- **PROBLEMS TO WORK ON**
**1)** List every distinct year mentioned in the passage on the ship Dolphin, in the order each first appears.
**2)** Write a continuation of the passage on the ship Dolphin, picking up after its final sentence.

Built to the 1745 Establishment, Dolphin was originally ordered from the private yard of Earlsman Sparrow in Rotherhithe (under contract dated 7 October 1747). Following Sparrow's bankruptcy in 1748, the order was moved to Woolwich Dockyard. In order to reduce the likely incidence of shipworm, Dolphin's hull was copper-sheathed ahead of her first voyage of circumnavigation in 1764.
Not long after her commissioning, the hostilities of the Seven Years' War had escalated and spread to Europe, and in May 1756 Britain declared war on France of the Ancien Régime. Dolphin was pressed into service throughout the conflict, and was present at the Battle of Minorca in 1756 when a fleet under Admiral John Byng failed to protect a local garrison after losing an engagement with a French squadron (as a result of which Byng was later court-martialled and shot).

Stored dataset items
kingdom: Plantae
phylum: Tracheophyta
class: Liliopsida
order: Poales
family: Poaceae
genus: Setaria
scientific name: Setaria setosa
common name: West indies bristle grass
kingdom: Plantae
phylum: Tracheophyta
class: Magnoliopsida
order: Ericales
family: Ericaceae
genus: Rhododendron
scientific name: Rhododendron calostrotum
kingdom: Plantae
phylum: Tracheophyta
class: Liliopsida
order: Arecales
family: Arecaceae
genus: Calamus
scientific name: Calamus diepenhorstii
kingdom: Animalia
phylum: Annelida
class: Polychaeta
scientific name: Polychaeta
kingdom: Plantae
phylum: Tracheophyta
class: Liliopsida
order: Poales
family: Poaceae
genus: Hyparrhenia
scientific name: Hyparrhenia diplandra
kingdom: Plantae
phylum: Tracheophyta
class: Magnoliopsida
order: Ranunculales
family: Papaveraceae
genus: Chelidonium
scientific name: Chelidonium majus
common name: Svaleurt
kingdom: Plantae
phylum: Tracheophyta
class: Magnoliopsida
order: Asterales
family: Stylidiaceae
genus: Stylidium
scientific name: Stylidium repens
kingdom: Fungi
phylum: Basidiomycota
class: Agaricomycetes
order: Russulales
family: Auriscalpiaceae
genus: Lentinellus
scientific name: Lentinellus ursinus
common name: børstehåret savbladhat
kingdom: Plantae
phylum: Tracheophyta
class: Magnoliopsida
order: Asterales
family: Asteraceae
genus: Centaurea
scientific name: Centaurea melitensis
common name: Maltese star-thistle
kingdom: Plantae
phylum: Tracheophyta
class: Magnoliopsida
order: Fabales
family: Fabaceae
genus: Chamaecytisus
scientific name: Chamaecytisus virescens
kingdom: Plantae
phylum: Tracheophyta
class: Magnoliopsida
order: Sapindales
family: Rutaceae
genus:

- **EXPECTED OUTPUTS**
**1)** 1745, 1747, 1748, 1764, 1756

**2)**
With Britain's successful conclusion of the Seven Years' War in 1763, her attentions turned towards consolidating her gains and continuing to expand her trade and influence at the expense of the other competing European powers. The Pacific Ocean was beginning to be opened up by exploratory European vessels, and interest had developed in this route as an alternate to reach the East Indies. This interest was compounded by theories put forward which suggested that a large, hitherto-unknown continental landmass (Terra Australis Incognita) must exist at southern latitudes to "counterbalance" the northern hemisphere's landmasses.